Accessories, Casts and Braces

Soft caps are allowed, as well as padded headbands.

Items such as casts, braces, etc. worn on the body must be padded to ensure safety, with padding no less than 1/2 inch thick. Artificial limbs not considered dangerous and which do not put other players at a disadvantage are allowable. Any protruding parts must be foam padded.

College Soccer Uniform Rules

The following is from the NCAA Soccer 2008 and 2009 Rules and Interpretations.

The Basics

A standard college soccer uniform shall consist of a jersey or shirt, shorts, shoes, shin guards and stockings. Studs are allowed on soccer shoes as long as they’re not considered dangerous.

Shin Guards

Players must wear shin guards “in the manner intended, without exception” and must be professionally manufactured, size and age-appropriate, and meet NOCSAE (National Operating Committee on Standards for Athletic Equipment) standards.

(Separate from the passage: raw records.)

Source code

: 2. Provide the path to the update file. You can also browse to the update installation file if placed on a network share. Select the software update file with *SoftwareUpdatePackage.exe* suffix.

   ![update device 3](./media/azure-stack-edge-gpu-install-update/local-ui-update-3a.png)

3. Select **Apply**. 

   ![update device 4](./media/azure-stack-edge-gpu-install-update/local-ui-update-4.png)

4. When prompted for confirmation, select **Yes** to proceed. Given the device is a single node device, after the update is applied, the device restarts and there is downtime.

Numbers, Logos and Trademarks

Jerseys must display visible and distinguishable numerals that are at least 8 inches tall on the backs of jerseys; 4 inches tall on the front. Numbered shorts are optional; numbered jerseys mandatory. The uniform may display one manufacturer’s logo or trademark on the outside of the uniform and must not exceed 2-1/4 square inches, and this rule applies to all apparel worn by student athletes at a competition. A commemorative symbol may be worn on a jersey or shirt, but must be contained within the parameters of 2-1/4 square inches.

Colors

Home team players must wear matching uniforms, with colors that contrast with the visiting team’s colors.

Goalkeepers must wear jerseys that set them apart from their teammates, and stockings that distinguish them from other players.

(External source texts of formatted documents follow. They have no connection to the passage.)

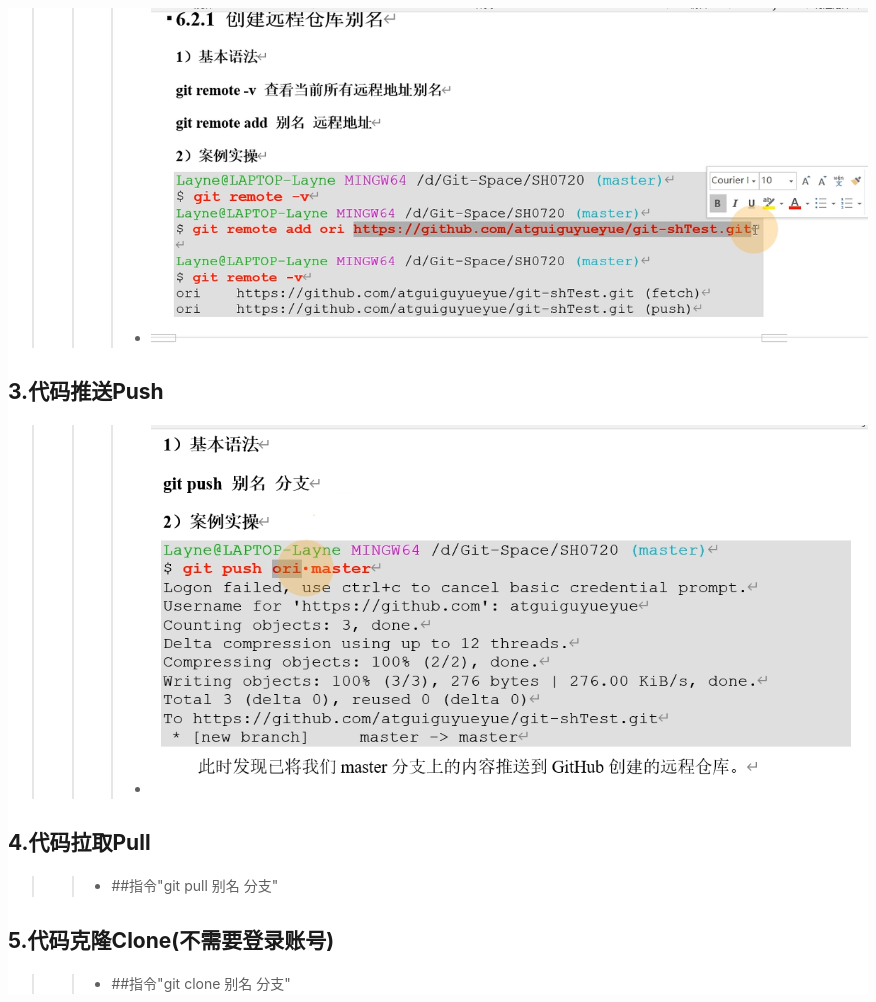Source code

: >>>- ![1](Git_pic/git26.PNG)
## 3.代码推送Push
>>>- ![1](Git_pic/git27.PNG)
## 4.代码拉取Pull
>>- ##指令"git pull 别名 分支"
## 5.代码克隆Clone(不需要登录账号)
>>- ##指令"git clone 别名 分支"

Shorts may be a different color than jerseys and socks, so long as long as all players display a uniform look. Visible undergarments must be the same color as the article of clothing it is worn under.

Rules recommend that warm-up jerseys or vests be a different color than the field uniform.

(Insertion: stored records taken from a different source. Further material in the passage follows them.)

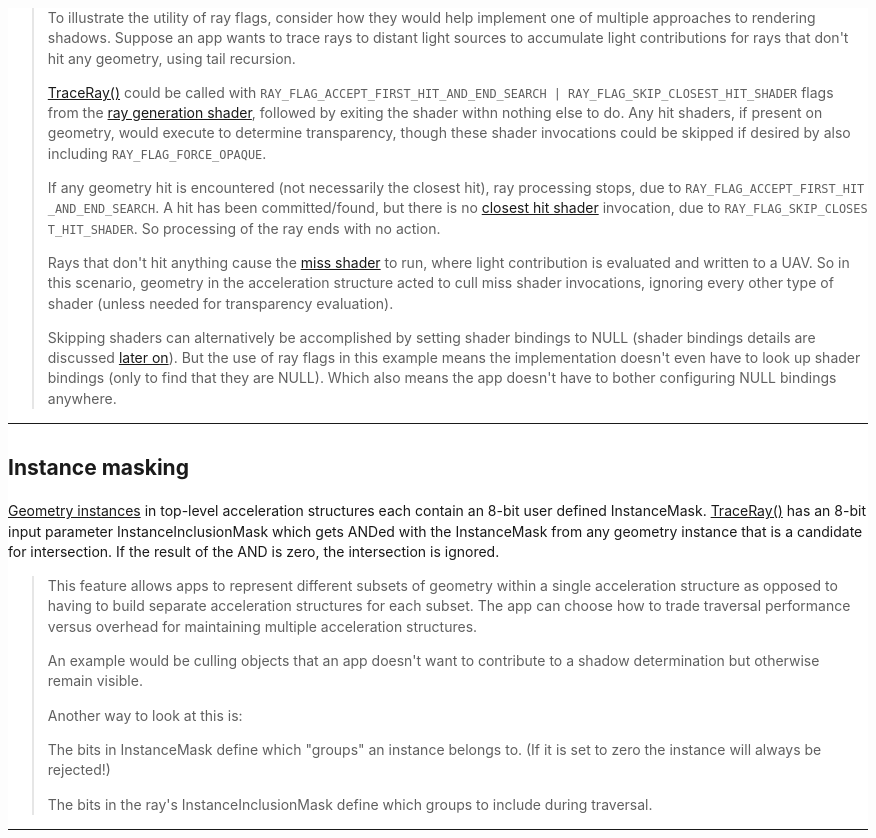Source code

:> To illustrate the utility of ray flags, consider how they would help
implement one of multiple approaches to rendering shadows. Suppose an
app wants to trace rays to distant light sources to accumulate light
contributions for rays that don't hit any geometry, using tail
recursion.
>
> [TraceRay()](#traceray) could be called with
`RAY_FLAG_ACCEPT_FIRST_HIT_AND_END_SEARCH |
RAY_FLAG_SKIP_CLOSEST_HIT_SHADER` flags from the [ray generation shader](#ray-generation-shaders),
followed by exiting the shader withn nothing else to do. Any hit shaders,
if present on geometry, would execute to determine transparency,
though these shader invocations could be skipped if desired by also including `RAY_FLAG_FORCE_OPAQUE`.
>
>If any geometry hit is encountered (not necessarily the closest hit),
ray processing stops, due to
`RAY_FLAG_ACCEPT_FIRST_HIT_AND_END_SEARCH`. A hit has been
committed/found, but there is no [closest hit shader](#closest-hit-shaders) invocation, due to
`RAY_FLAG_SKIP_CLOSEST_HIT_SHADER`. So processing of the ray ends
with no action.
>
>Rays that don't hit anything cause the [miss shader](#miss-shaders) to
run, where light contribution is evaluated and written to a UAV. So in
this scenario, geometry in the acceleration structure acted to cull miss
shader invocations, ignoring every other type of shader (unless needed
for transparency evaluation).
>
>Skipping shaders can alternatively be accomplished by setting shader
bindings to NULL (shader bindings details are discussed [later on](#shader-identifier)).
But the use of ray flags in this example means the implementation doesn't
even have to look up shader bindings (only to find that they are NULL).
Which also means the app doesn't have to bother configuring NULL bindings
anywhere.

---

## Instance masking

[Geometry instances](#d3d12_raytracing_instance_desc) in top-level
acceleration structures each contain an 8-bit user defined InstanceMask.
[TraceRay()](#traceray) has an 8-bit input parameter
InstanceInclusionMask which gets ANDed with the InstanceMask from any
geometry instance that is a candidate for intersection. If the result of
the AND is zero, the intersection is ignored.

> This feature allows apps to represent different subsets of geometry
within a single acceleration structure as opposed to having to build
separate acceleration structures for each subset. The app can choose how
to trade traversal performance versus overhead for maintaining multiple
acceleration structures.
>
> An example would be culling objects that an app doesn't want to
contribute to a shadow determination but otherwise remain visible.
>
> Another way to look at this is:
>
> The bits in InstanceMask define which "groups" an instance belongs to.
(If it is set to zero the instance will always be rejected\!)
>
>The bits in the ray's InstanceInclusionMask define which groups to
include during traversal.

---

Accessories, Casts and Braces

Rules recommend that team captains wear arm bands distinguishing them from the other players.

A player may not wear anything considered dangerous to any player. Jewelry must not be worn except for medical bracelets or necklaces and must be secured to the body.

International Soccer Uniform Rules

The following is from the 2010-11 Federation International Football Association (FIFA) rules titled: “Laws of the Game”, under Law 4, “Player’s Equipment”, pp. 18-19, and “Interpretation of the Laws” pp. 63-65. For details visitwww.fifa.com.

The Basics

A standard international soccer uniform consists of: a jersey or shirt, shorts, stockings, shin guards and shoes. If an undershirt is worn, the undergarment sleeve must be the same color as the jersey sleeve. The same rule applies to undergarments worn under shorts. Goalkeepers may wear tracksuit bottoms.

Shin Guards

Shin guards must be completely covered by stockings and be made of rubber, plastic, or other “suitable” material and provide a “reasonable degree of protection”.

Colors

Opposing teams must wear colors that distinguish them from one another, and from officials. Goalkeeper must wear colors that distinguish him from his team players, and officials. In cases of infringement, see p. 19. If both goalkeepers are wearing the same color jersey, and neither has an alternate jersey, game is allowed to begin.

Accessories and Jewelry

All items of jewelry are strictly prohibited. Tape may not be used to secure jewelry.

All other articles of clothing besides the basic equipment must be inspected by the referee and determined to be safe.